The scene usually played itself out like this: the moment Barb sat down, Wayne looked at his wife. “I’m thirsty. I need a glass of water.” Sighing, Barb stood up once again, retrieved the water from the kitchen and brought it to her husband. The moment she settled herself into the couch, Wayne presented her with another request.
“I was up and down like a yo-yo,” said Barb. It wasn’t until Wayne learned to stockpile his requests and present them to her all at one time that the couple’s stress subsided.
4. Seek support outside of the relationship.
I’m not talking about having an affair. But let’s say you have cancer or another chronic illness or you’ve been injured at work. You try to talk to your husband or boyfriend about what you’re going through and he just doesn’t understand. Or if you have breast cancer, maybe he’s so afraid of you dying that when you try to talk to him about your own fear of dying, he simply can’t go there.
Instead of getting frustrated, seek support elsewhere. Talk to a friend. Write in a journal. Join a support group and/or a Facebook group of people who are going through the same thing you are.
5. Re-adapt when you’re back in the game.
Let’s say your husband took over a lot of the child-rearing responsibilities while you were going through chemotherapy and radiation. He helped them with their homework. Picked them up from school. Cooked dinner.
When you heal and are ready to resume your previous involvement in your kids’ lives, your husband may not remember how to share the child-rearing responsibility. In some cases, a man in this situation may even resent his wife’s attempts to include herself in the established routine and her making decisions about the kids’ lives she hasn’t been making in months.

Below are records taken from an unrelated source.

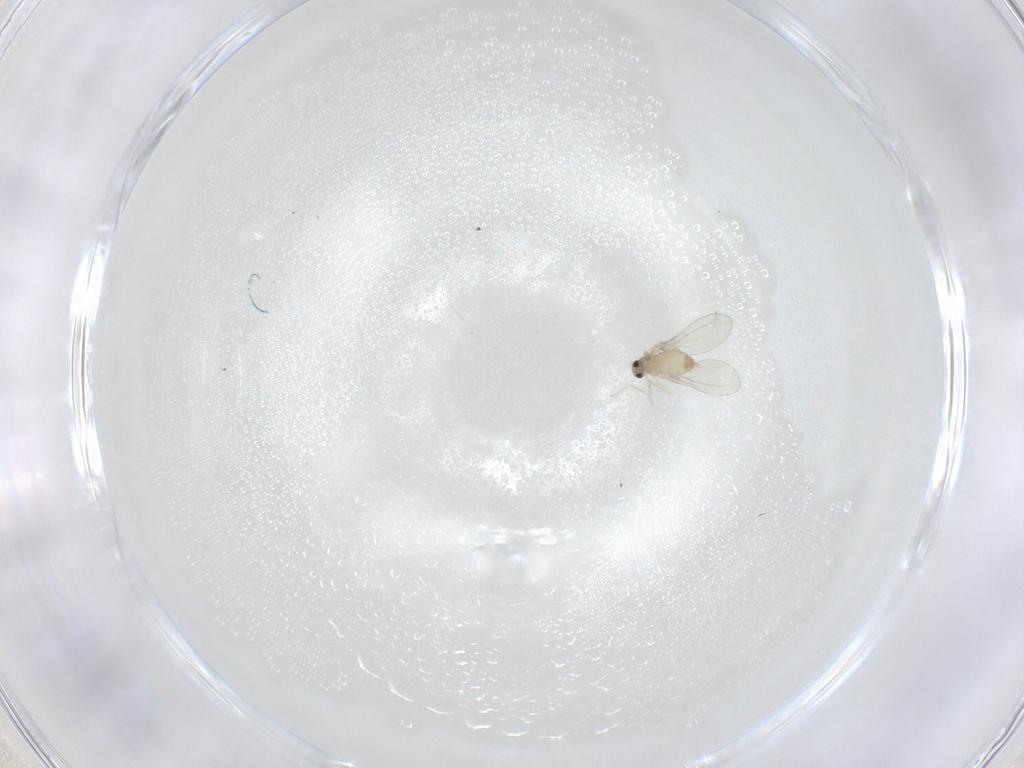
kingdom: Animalia
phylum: Arthropoda
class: Insecta
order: Diptera
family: Cecidomyiidae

To prevent this from happening, allow your hubby to continue to perform some of the child-rearing tasks he took over while you were out of commission, even if these were your responsibilities before the cancer.
These five ways to learn how to save a relationship and keep it illness-proof are only a start. My research revealed there are dozens more specific skills that resilient couples use to make their lives easier — and their relationships stronger — during difficult times.
But by practicing these five skills when one of you is injured, ill, or even experiencing something stressful like being out of work, there’s a better chance that while your body may not be healthy, your relationship definitely will be.